CSL Ltd. said demand for flu shots surged amid the COVID-19 pandemic, while the outbreak created challenges for its plasma business.
Sales of CSL's influenza vaccine business Seqirus — which includes the cell-based vaccine Flucelvax and a shot targeted at the elderly called Fluad —increased 44% year over year during the six months ended Dec. 31, 2020, with a record more than 100 million doses sold in the Northern Hemisphere, the Australian biotechnology company said in its Feb. 18 earnings release.
CSL CEO Paul Perreault
"COVID-19 has been responsible for driving high demand for influenza vaccines as governments around the world look to protect their populations from influenza so that the healthcare systems are not burdened or stretched further during the crisis," CEO Paul Perreault said in a Feb. 18 earnings presentation.
CSL posted a 44.9% increase in profit for the six-month period, and Perreault said he expects demand for the Seqirus unit to remain high even if the pandemic is brought under control thanks to the rollout of increasing numbers of COVID-19 vaccines.
"My hope would be ... we would at least be at the same level next year in terms of demand because ... as the COVID vaccines continue to roll out, they don't protect against influenza. And as people get out and start [interacting] more, I believe next year you'll see more to these than you saw this year in terms of influenza," he said.
Messenger RNA technology has reaped rewards in the race to produce a COVID-19 vaccine, and Perreault noted that CSL has an mRNA vaccine for influenza in preclinical development.
Pressure on plasma
Along with vaccines, plasma-derived treatments such as immunoglobulins and albumin, targeted at immune deficiencies, are another key focus area for the business. But lockdown and other restrictions during the pandemic stopped some people from donating plasma, while COVID-19-related hygiene measures added pressure on the cost per liter collected, Perreault said.

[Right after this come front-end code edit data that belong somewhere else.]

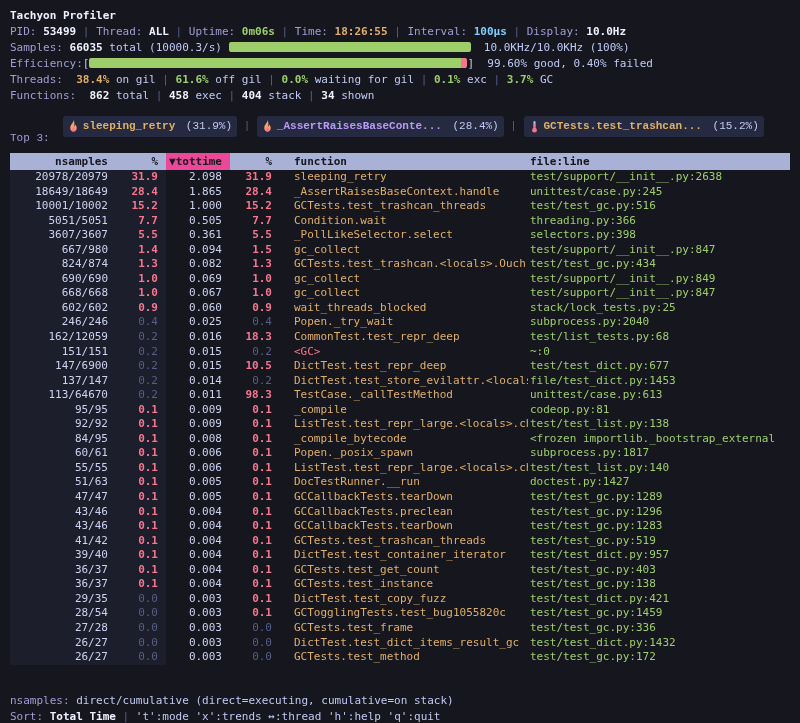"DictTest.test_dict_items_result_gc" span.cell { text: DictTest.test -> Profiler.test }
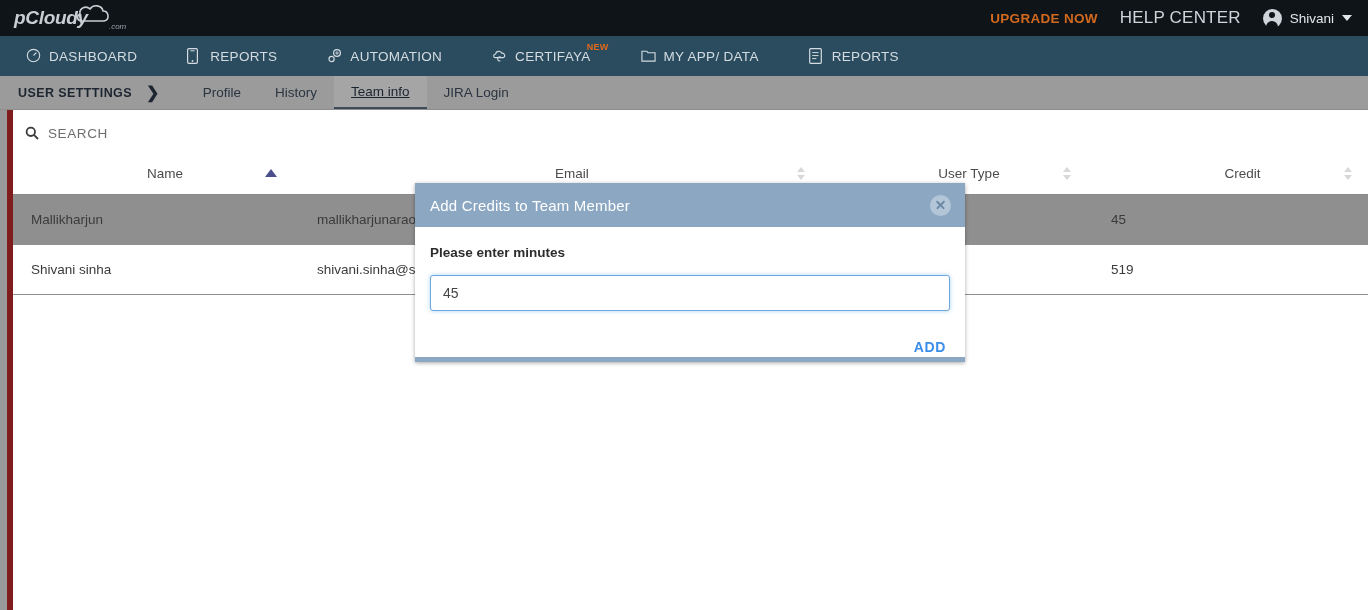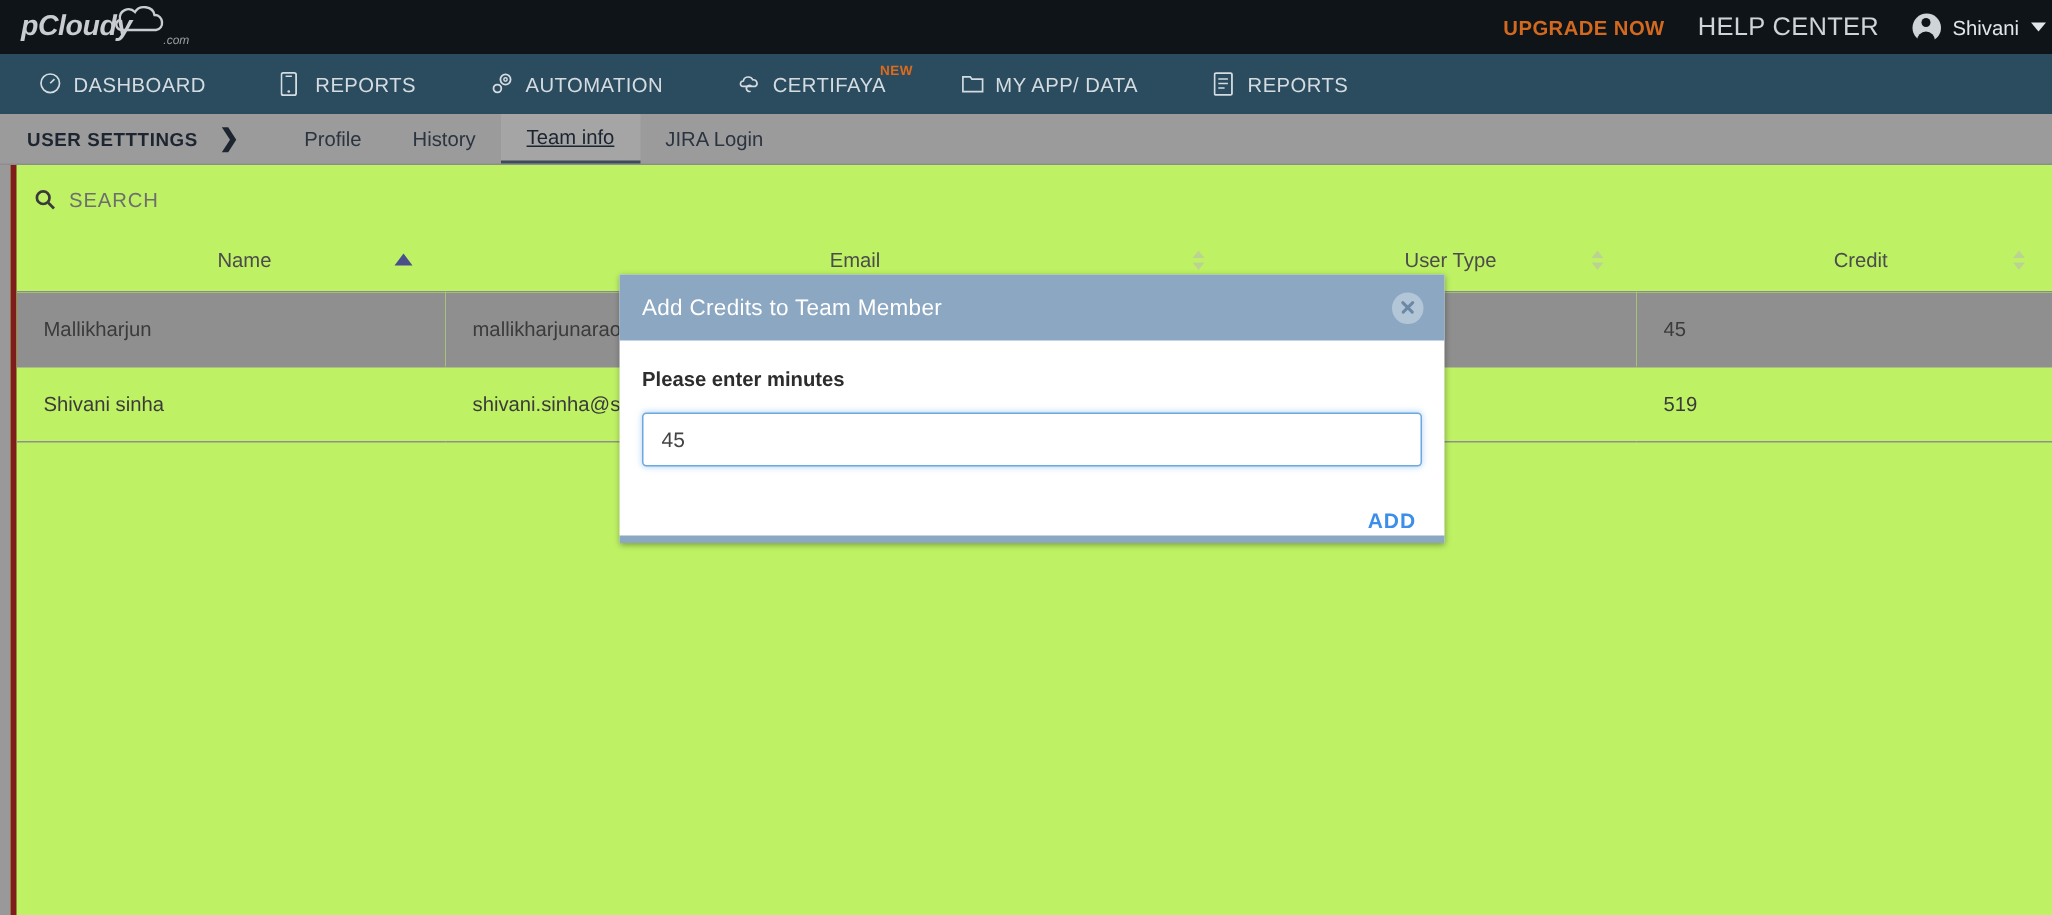"UPGRADE NOW" .topbar-right { padding-right: 4px -> 16px }
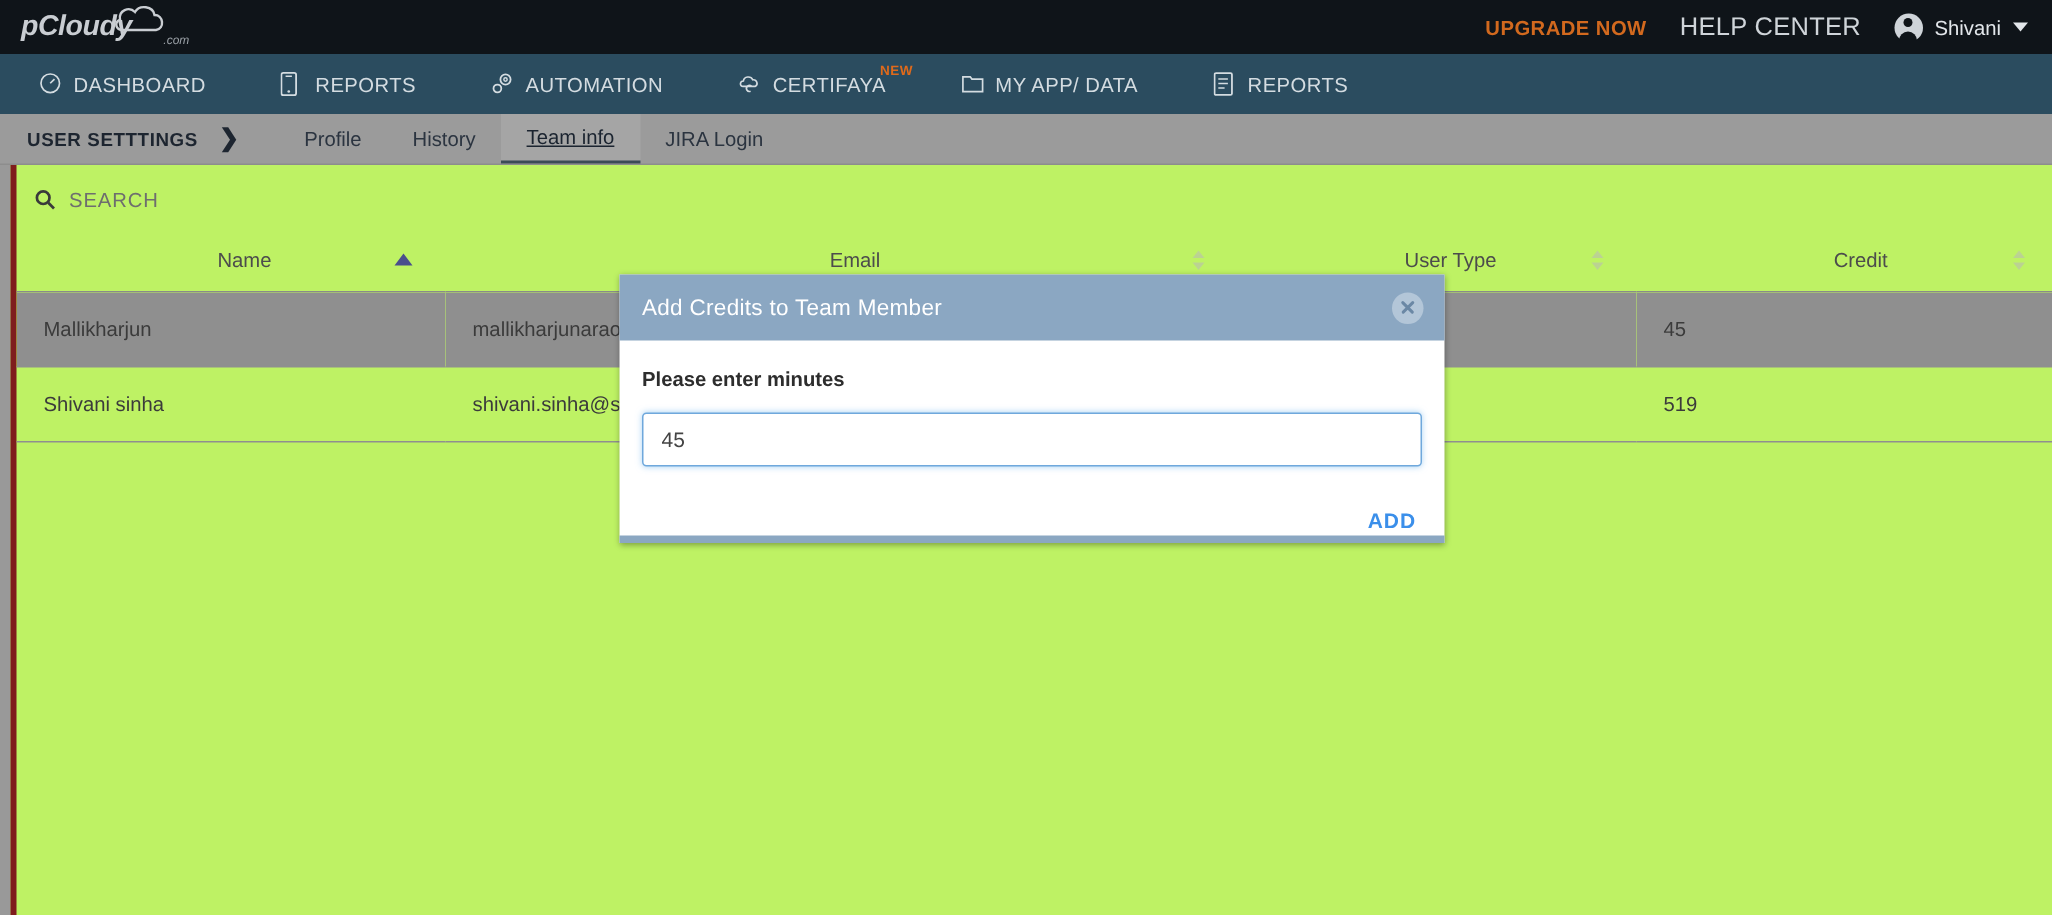"SEARCH" .content { background: #bef264 -> #ffffff; border-left: 4px solid #7f1d1d -> 6px solid #7f1d1d }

"I think immunoglobulin [supply] has been tight. In the past, CSL has been able to step in and really fill gaps for competitors ... created due to either lack of collections or manufacturing difficulties, and we're all in the same boat at the moment. So there's nobody that has enough inventory that can just come in and be the superhero of the day," he said.
As a result, CSL is limiting how many new patients it is signing up for its plasma treatments.
"I think there will be tightness in the market, and I think you've seen some of the reaction in terms of ... European pricing and tenders and things going up because it is a supply-constrained situation at the moment," the CEO added.
The amount of plasma collected in December 2020 was 20% lower than the same month previous year, Perreault said. Cost per liter of plasma, on the other hand, was up about 20% compared to the previous year, added John Levy, senior vice president of corporate finance and interim CFO.
However, experts suggested that an end to the current setbacks is in sight.
"While sales volumes are constrained near-term, we think the current headwinds are likely to be temporary as product demand is largely driven by chronic indications and CSL is on track to open 29 new collection centers in fiscal 2021," Mathew Hodge, director of investment research at management company Morningstar, said in a Feb. 18 report.
CSL opened 17 new plasma collection centers during the half-year ended Dec. 31 and plans to open another 12 before June. 30, 2021. The Melbourne, Australia-based company is also using digital technologies to make plasma donation easier for donors.
"We've adopted new technologies such as a donor app, mobile phone video consent and self-administered health history questionnaire kiosks. Usages of these technologies are growing and providing donors with a better user experience as they enter the centers. As the rollout of COVID-19 vaccines becomes more widespread, mobility is expected to increase and lead to more foot traffic at our collection centers," Perreault said.